- Says it supports authorities in implementation of policies in the period ahead, including in the technical work to prepare the FY24 budget
The International Monetary Fund (IMF) reiterated that it is working with Pakistani authorities to bring the pending ninth review to conclusion “once the necessary financing is in place and the agreement is finalised”.
“In addition, the IMF supports the authorities in the implementation of policies in the period ahead, including in the technical work to prepare the FY24 budget, which is to be passed by the National Assembly before end-June,” Nathan Porter, the IMF Mission Chief for Pakistan, was quoted as saying in a statement to Business Recorder on Friday.
The development comes as Pakistan remains engaged with the Washington-based lender to resume its bailout programme that has been stalled at the ninth review since November last year.
As part of prior conditions to resume funding, Pakistan was required to undertake a series of steps including new taxation measures, free-floating exchange rate, and hike in energy tariffs.

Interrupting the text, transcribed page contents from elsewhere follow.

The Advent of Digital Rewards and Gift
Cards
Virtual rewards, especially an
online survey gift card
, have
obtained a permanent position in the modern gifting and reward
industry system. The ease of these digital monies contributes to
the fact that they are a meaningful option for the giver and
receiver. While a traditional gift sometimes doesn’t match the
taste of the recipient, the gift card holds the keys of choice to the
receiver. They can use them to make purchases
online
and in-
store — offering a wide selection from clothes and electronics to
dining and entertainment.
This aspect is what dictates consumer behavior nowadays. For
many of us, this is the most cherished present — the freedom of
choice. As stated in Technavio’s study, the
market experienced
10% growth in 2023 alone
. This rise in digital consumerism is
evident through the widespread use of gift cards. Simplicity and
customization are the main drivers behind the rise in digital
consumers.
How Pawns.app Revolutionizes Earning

It was also required to ensure that its balance of payments’ gap was fully financed for the remainder of the IMF programme that ends in June. While Pakistan managed to secure $3 billion in additional funding – including $2 billion from Saudi Arabia and another $1 billion from the UAE – the IMF said after the commitments back then that it was looking forward to obtaining the necessary financing assurances as soon as possible to pave the way for the successful completion of the 9th Extended Fund Facility (EFF) review.
The statement implied that there was still some way to go before Pakistan’s balance of payments’ gap was fully financed.

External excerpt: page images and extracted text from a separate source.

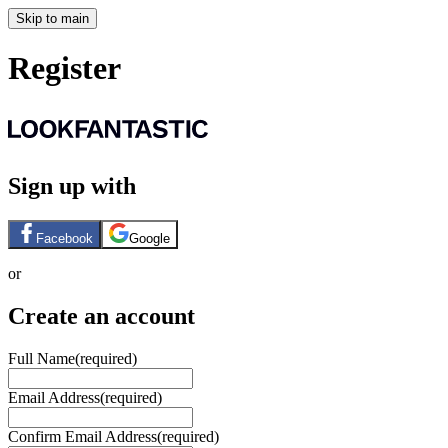
Skip to main
Register
Sign up with
Facebook
Google
or
Create an account
Full Name
(required)
Email Address
(required)
Confirm Email Address
(required)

Additionally, on Friday, it was reported that Pakistan is required to make debt payments of $3.7 billion in May and June, according to Fitch Ratings, which would cause further pressure on an already depleted level of foreign exchange reserves.
Pakistan’s policymakers have derived some hope from a current account surplus in March, which brings down the gap in financing, but securing fresh funding commitments – even after China’s rollover and another refinanced loan of $1.3 billion – remains the next hurdle.